**Page text**
The above poem is from one of the great saints of South India - Thayumanavar. Paramahansa Yogananda shares in his beautiful book Autobiography of a Yogi. Few years ago someone told me about this book and I laughed about it. A year ago I wanted to read to see if I can find peace and get a solution from my problems. I had peace when I decided to face my problems.

This is my first book of 2020. I am at the end of the book and I don't want it to end. I can’t review the book, how can I describe an experience. Maybe everything has a time and hence I am in love with the book. (My mother is very scared that I am reading this book. First, she has a problem with my love for Vipassana and now this book. She keeps me asking are you planning to run away and become a Yogi. I also make her life hell by escalating the fear.)
No, I don’t want to be a yogi or a godman. I just want to be human and not an asshole. However, for some, I will remain the asshole but its okay. I still have a lot of issues, I am very fragile when someone shows interest in me, I am in fact scared. I have anxiety issues. But I know how to keep calm, control my feelings and I don't find the answer in alcohol.
As my dear friend Rumi(The Essential Rumi) says :
“I used to want buyers for my words.
Now I wish someone would buy me away from words.”
Yesterday I and my psychologist did our session online and we spoke on so many things beyond life. He is not my friend and I still have to pay him. However, today I think there's nothing to be ashamed of if you are seeking help. You will have to pay but you will find someone who will listen to you without getting judged. Finding the right psychologist is a process especially when online reviews are crap. I went to two idiots before I found my psychologist and it’s been a year of seeking help.
Similarly, meditation won’t solve your problems or you will find god. I think it gives you the strength to control your mind so that you don’t make emotional decisions. Mind is a chimpanzee, you need to control. It won’t be easy but the process has to start if you want to have a healthy mind.
And please don’t follow or practice what I have told you. Listen to everyone but do what is right for you. Your life and experiences are going to be different from mine so walk your own path.
The other day my mother remarked that these days there's something about your smile. Are you…..? I knew what she meant and I said: “I am in love with life.”
She left the place by saying: “Go work and make some money first.”
If you are still with me how happy I am with you. Time for a quick recap of my articles from the week.
Brands showed some love to Vir Das. Find out why I think Dabur way cool like Parle-G and Old Monk
Earlier this week I was invited by Suresh Babu to speak to his students on Content. I thought I will summarise my thoughts in a post, so here is what I think about content.
And finally with Covid-19 proliferating like it wants to finish the world in 2020, social networking and tech giants are facing a big issue on content moderation.

**Entries provided**
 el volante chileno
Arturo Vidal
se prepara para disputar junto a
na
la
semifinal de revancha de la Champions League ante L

* * *

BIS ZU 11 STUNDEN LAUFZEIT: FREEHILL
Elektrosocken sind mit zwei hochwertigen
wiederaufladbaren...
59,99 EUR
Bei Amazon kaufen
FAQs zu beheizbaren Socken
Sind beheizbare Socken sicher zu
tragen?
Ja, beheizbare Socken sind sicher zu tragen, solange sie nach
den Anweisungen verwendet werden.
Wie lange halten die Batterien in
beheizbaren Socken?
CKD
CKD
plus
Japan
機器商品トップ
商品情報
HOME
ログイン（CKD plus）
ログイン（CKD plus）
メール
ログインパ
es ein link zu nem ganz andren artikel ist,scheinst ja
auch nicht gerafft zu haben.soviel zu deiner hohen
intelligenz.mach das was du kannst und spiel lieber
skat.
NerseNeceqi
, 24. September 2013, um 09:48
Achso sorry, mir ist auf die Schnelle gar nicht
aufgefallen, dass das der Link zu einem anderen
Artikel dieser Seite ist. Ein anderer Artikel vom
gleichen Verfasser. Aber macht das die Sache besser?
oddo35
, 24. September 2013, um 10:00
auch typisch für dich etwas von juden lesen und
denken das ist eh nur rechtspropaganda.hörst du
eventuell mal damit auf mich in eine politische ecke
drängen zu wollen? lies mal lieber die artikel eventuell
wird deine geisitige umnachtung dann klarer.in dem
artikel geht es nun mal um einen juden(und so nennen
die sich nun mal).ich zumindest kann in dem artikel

**Problems to work on**
1. Answer these questions from the blog post about Autobiography of a Yogi:
(a) To which saint of South India does the post attribute the poem it opens with?
(b) How many psychologists did the writer go to before finding the current one?
(c) What did the writer's mother say as she left the place?
2. Reproduce everything in the blog post from "The above poem" down to "escalating the fear.)".

**Results of the exercise**
1.
(a) Thayumanavar
(b) Two
(c) "Go work and make some money first."

2.
The above poem is from one of the great saints of South India - Thayumanavar. Paramahansa Yogananda shares in his beautiful book Autobiography of a Yogi. Few years ago someone told me about this book and I laughed about it. A year ago I wanted to read to see if I can find peace and get a solution from my problems. I had peace when I decided to face my problems.

This is my first book of 2020. I am at the end of the book and I don't want it to end. I can’t review the book, how can I describe an experience. Maybe everything has a time and hence I am in love with the book. (My mother is very scared that I am reading this book. First, she has a problem with my love for Vipassana and now this book. She keeps me asking are you planning to run away and become a Yogi. I also make her life hell by escalating the fear.)